On the allegations of the bill, there was no occasion for an offer to do equity by complainant. It is insisted, however, that upon the filing of respondent's answer, asserting his payment of "a large part" of the municipal assessments that had accrued on complainant's lot, it was incumbent on her to amend her bill by adding thereto an offer to do equity in the premises. The answer does not aver that these payments were made before the filing of the bill of complaint. But, conceding the merit of respondent's contention, he failed to incorporate in his answer, before final submission, a demurrer pointing out that defect in the bill, if such it was, thereby waiving the defect. Hyman v. Langston, *209 210 Ala. 509, 511, 98 So. 564. And, furthermore, the decree of the court gave to respondent the full benefit of his asserted equity by requiring complainant to pay into court for him the full amount of his payments, and complainant has submitted to that decree. Hence respondent has nothing to complain of in that respect.

It was the province of the court having jurisdiction of the cause to do full equity between the parties, and that part of the decree ordering respondent to execute a quitclaim deed to complainant conveying to her such interest in her lot as he acquired by purchase from the city of Birmingham, on account of defaulted municipal assessments, that being germane and incidental to the main relief decreed, was proper.

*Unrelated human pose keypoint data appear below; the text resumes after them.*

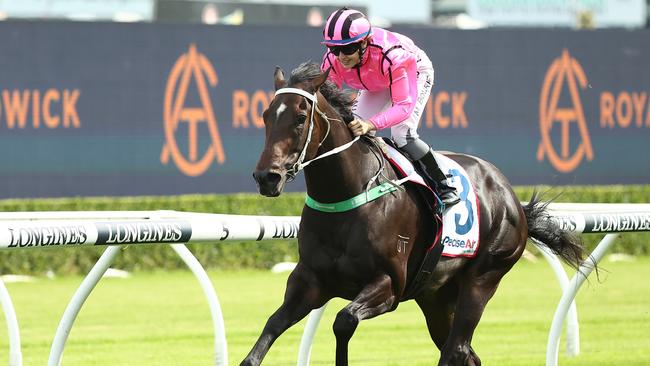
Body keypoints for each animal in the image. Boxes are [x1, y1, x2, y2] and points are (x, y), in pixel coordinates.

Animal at [246, 61, 580, 364]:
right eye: (265, 116)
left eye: (301, 118)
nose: (267, 177)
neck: (346, 196)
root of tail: (511, 196)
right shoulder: (309, 282)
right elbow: (270, 328)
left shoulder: (389, 285)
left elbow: (344, 320)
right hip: (436, 296)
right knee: (465, 353)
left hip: (484, 277)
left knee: (456, 348)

The statute (Code 1923, § 6524), provides that "if real estate be the subject-matter of the suit" it may be brought "in the county where the same, or a material portion thereof is situated." This suit was therefore properly brought in Jefferson county, where the land involved is situated. City Loan, etc., Co. v. Poole, 149 Ala. 164, 43 So. 13. But, in any case, the question of venue, to be available, must be raised seasonably by plea in the trial court, and it was not so raised in this case. White v. White, 206 Ala. 231, 89 So. 579.

Other objections are made to the decree, but they are so manifestly without merit as to justify pretermission of special notice.

We find no error calling for correction, and the decree will accordingly be affirmed.

Affirmed.

ANDERSON, C. J., and THOMAS, and BOULDIN, JJ., concur.